Have been training custom tflite custom object detection model using model maker. Any way to train models which can make detections faster

Hi all,

I have been using model maker and train tflite custom models for over a year now. Our objective is to train fast on device, real time object detection models that can be used in mass market smart phone.

Unfortunately, we find that models trained using this method is taking about 0.5sec to return a prediction. Any way we can speed out the detection besides hardware improvement ( bear in mind we are targeting mass market, so a high end smart device is not pragmatic.)
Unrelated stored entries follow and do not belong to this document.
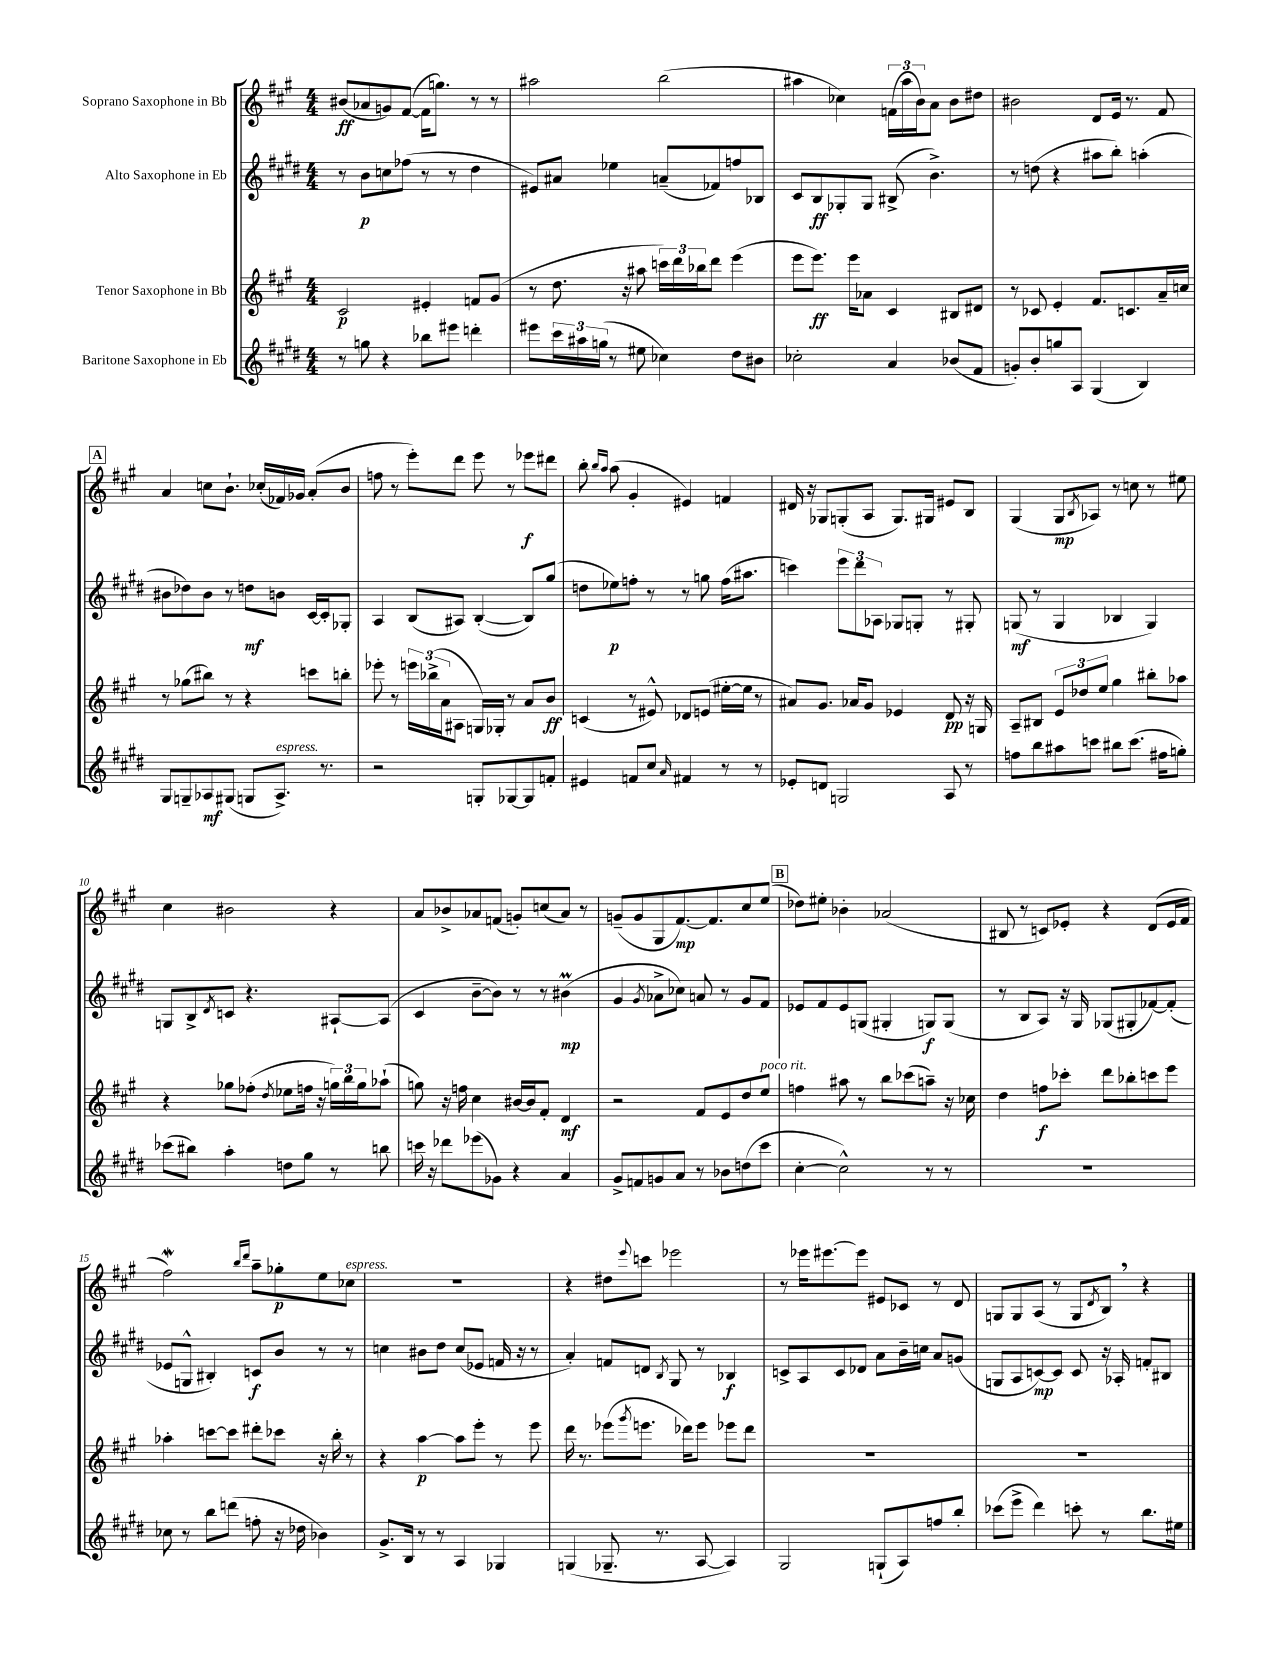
<<
\new StaffGroup <<
\new Staff = "s0" \with { instrumentName = "Soprano Saxophone in Bb" } {
    \clef treble \key a \major \numericTimeSignature \time 4/4
    bis'8\ff( aes'8 g'8) fis'8~( fis'16 g''8.) r8 r8 |
    ais''2 b''2( |
    ais''4 ces''4) \tuplet 3/2 { f'16( ais''16 b'16) } a'8 b'8 dis''8 |
    bis'2 d'8 e'16 r8. fis'8 |
    \mark \markup { \box "A" } a'4 c''8 b'8.-! ces''16-.( fes'16) ges'16 a'8-.( b'8 |
    f''8 r8 e'''8-.) d'''8 e'''8 r8 ees'''8\f dis'''8 |
    b''8-. \grace { b''16 a''16 } a''8( gis'4-. eis'4) f'4 |
    dis'16 r16 ges8 g8-.( a8 g8.) gis16 eis'8 b8 |
    gis4( gis8\mp \acciaccatura { b8 } aes8) r8 c''8 r8 eis''8 |
    cis''4 bis'2 r4 |
    a'8 bes'8-> aes'8 f'8( g'8-.) c''8( aes'8) r8 |
    g'8--( g'8 gis8 fis'8.~\mp) fis'8. cis''8 e''8( |
    \mark \markup { \box "B" } des''8) eis''8-. bes'4-. aes'2( |
    bis8 r8 c'8) ees'8-. r4 d'8( ees'16 fis'16 |
    fis''2\mordent) \grace { b''16 d'''16 } a''8-- ges''8-.\p e''8 ces''8^\markup { \italic "espress." } |
    R1 |
    r4 dis''8 \appoggiatura { e'''8 } c'''8 ees'''2 |
    r8 ees'''16 eis'''8.~ eis'''8 eis'8 ces'8 r8 d'8 |
    g8 g8 a8( r8 g8 \acciaccatura { d'8 } b8) \breathe r4 \bar "|." |
}
\new Staff = "s1" \with { instrumentName = "Alto Saxophone in Eb" } {
    \clef treble \key e \major \numericTimeSignature \time 4/4
    r8 b'8\p c''8 fes''8( r8 r8 dis''4 |
    eis'8) ais'8 ees''4 a'8--( fes'8) f''8 bes8 |
    cis'8 b8\ff ges8-. ges8 bis8->( b'4.->) |
    r8 d''8( r4 ais''8 b''8-.) a''4-.( |
    \mark \markup { \box "A" } bis'8 des''8) bis'8 r8 d''8\mf b'8 cis'16~ cis'16-. ges8-. |
    a4 b8( ais8) b4~-.( b8) gis''8( |
    d''8 ees''8\p) f''8-. r8 r8 g''8 f''16( ais''8. |
    c'''4) \tuplet 3/2 { e'''8 dis'''8 aes8 } ges8 g8-. r8 gis8-. |
    g8\mf( r8 g4 bes4 g4) |
    g8 b8-> \acciaccatura { dis'8 } c'8 r4. ais8~-! ais8( |
    cis'4 b'8~-- b'8) r8 r8 bis'4\prall\mp( |
    gis'4 \acciaccatura { gis'8 } aes'8-> ces''8) a'8 r8 gis'8 fis'8 |
    \mark \markup { \box "B" } ees'8 fis'8 ees'8 g8( gis4-. g8\f) g8( |
    r8 b8 a8) r16 gis16 ges8( gis8-. fes'8~) fes'8-.( |
    ees'8 g8-^ bis4-.) c'8\f b'8 r8 r8 |
    c''4 bis'8 dis''8 c''8( ees'8 f'16 r16 r8 |
    a'4-.) f'8 d'8 \acciaccatura { b8 } gis8 r8 bes4\f |
    c'8-> a8 c'8 des'8 a'8 b'16-- c''16 a'8 g'8( |
    g8 a8 c'8~\mp) c'8 c'8 r16 aes16-. f'8-. bis8 \bar "|." |
}
\new Staff = "s2" \with { instrumentName = "Tenor Saxophone in Bb" } {
    \clef treble \key a \major \numericTimeSignature \time 4/4
    cis'2\p eis'4-. f'8 gis'8( |
    r8 d''8. r16 ais''8 \tuplet 3/2 { c'''16) d'''16 bes''16 } d'''8 e'''4( |
    e'''8 e'''8.\ff) e'''16 aes'8 cis'4 bis8 dis'8 |
    r8 ces'8 e'4-. fis'8. c'8. a'16-- c''16 |
    \mark \markup { \box "A" } r8 ges''8( bis''8) r8 r4 c'''8 b''8-. |
    ees'''8-. r8 \tuplet 3/2 { e'''16 bes''16->( a'16 } ais8 g16) ges16-. r8 a'8 b'8\ff |
    c'4( r8 eis'8-^) des'8 e'8( eis''16~-. eis''16 r8 |
    ais'8) gis'8. aes'16 gis'8 ees'4 d'8\pp r16 g16 |
    a8-- bis8 \tuplet 3/2 { e'8 des''8 e''8 } gis''4 bis''8-. aes''8 |
    r4 ges''8 fes''8-.( \acciaccatura { d''8 } ees''8 f''16 r16 \tuplet 3/2 { g''16) b''16 g''16 } aes''8-!( |
    g''8) r16 f''16 cis''4 bis'16~ bis'16 fis'8-. d'4\mf |
    r2 fis'8 e'8 d''8 e''8^\markup { \italic "poco rit." } |
    \mark \markup { \box "B" } f''4 ais''8 r8 b''8 ces'''8( a''8--) r16 ces''16 |
    d''4 f''8\f ces'''8-. d'''8 bes''8-. c'''8 e'''8 |
    aes''4-. c'''8~ c'''8 dis'''8-. ces'''8 r16 b''16-. r8 |
    r4 a''4~\p a''8 e'''8-. r8 e'''8 |
    d'''16 r8. ees'''8( \acciaccatura { gis'''8 } e'''8. des'''16) e'''8 ees'''8 des'''8 |
    R1 |
    R1 \bar "|." |
}
\new Staff = "s3" \with { instrumentName = "Baritone Saxophone in Eb" } {
    \clef treble \key e \major \numericTimeSignature \time 4/4
    r8 g''8 r4 bes''8 eis'''8 d'''4-. |
    eis'''8 \tuplet 3/2 { cis'''16 ais''16 g''16( } r8 eis''8 ces''4) dis''8 bis'8 |
    ces''2-. a'4 bes'8( fis'8 |
    g'8-.) b'8-. g''8 a8 gis4( b4) |
    \mark \markup { \box "A" } gis8 g8-- aes8\mf gis8( g8 aes8.->^\markup { \italic "espress." }) r8. |
    r2 g8-. ges8~ ges8 f'8-. |
    eis'4 f'8 cis''8 \grace { a'16 } fis'4 r8 r8 |
    ees'8-. d'8 g2 a8 r8 |
    f''8 b''8 ais''8 c'''8 bis''8 c'''8.( fis''16 g''8-.) |
    ces'''8( bis''8) a''4-. d''8 gis''8 r8 b''8 |
    c'''16 r16 des'''8 ees'''8( ges'8) r4 a'4 |
    gis'8-> f'8 g'8 a'8 r8 bes'8 d''8( cis'''8 |
    \mark \markup { \box "B" } cis''4~-. cis''2-^) r8 r8 |
    R1 |
    ces''8 r8 b''8 d'''8( f''8-. r16 des''16 bes'4) |
    gis'8.-> b16 r8 r8 a4 ges4 |
    g4( ges8.-- r8. a8~ a4) |
    gis2 g8-!( a8) f''8 b''8-. |
    ces'''8( e'''8-> dis'''4) c'''8-. r8 b''8. eis''16 \bar "|." |
}
>>
>>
I am using efficientdet_lite0. Do let me know what other parameters I can tune. Or should I switch to another method of model training altogether?

Thanks

@Raymond_Wong * Opt for a smaller model variant, such as EfficientDet Lite0.

  • Apply post-training quantization to reduce model precision.
  • Experiment with input size reduction, thread configuration, and batch size for optimal performance.
  • If available, leverage the TensorFlow Lite GPU delegate for accelerated inference.
  • Use profiling tools to identify and address any remaining performance bottlenecks.

Implementing these recommendations should help you achieve faster and more efficient real-time object detection on your target devices.

@BadarJaffer , I am looking at how to apply post-training quantization.

currently, I am using model maker to create a tflite model. Am I still able to quantize the .tflite models?

if not, can I apply quantization after the training but before the model export?

for your reference, this is my current training code:

model = object_detector.ObjectDetector.create(train_data=train_ds, #train dataset
model_spec=spec, #model specification
epochs=100, #training epochs
validation_data = val_ds, #validation subset
batch_size= 16,
train_whole_model=True
)

at the end of the training, I export the .tflite file using:

model.export(export_dir= root_dir + ‘/tflite’,
tflite_filename= ‘sample.tflite’)

I have tried thread configuration and believe I am running at optimal threads at the moment.

However, my understanding is input size is fixed? is there anyway I can modify the input size during training/export?

Thanks

Found this:

will try it out!

Unfortunately, both dynamic and float 16 quantization did not produce a model with faster inference than the default quantization.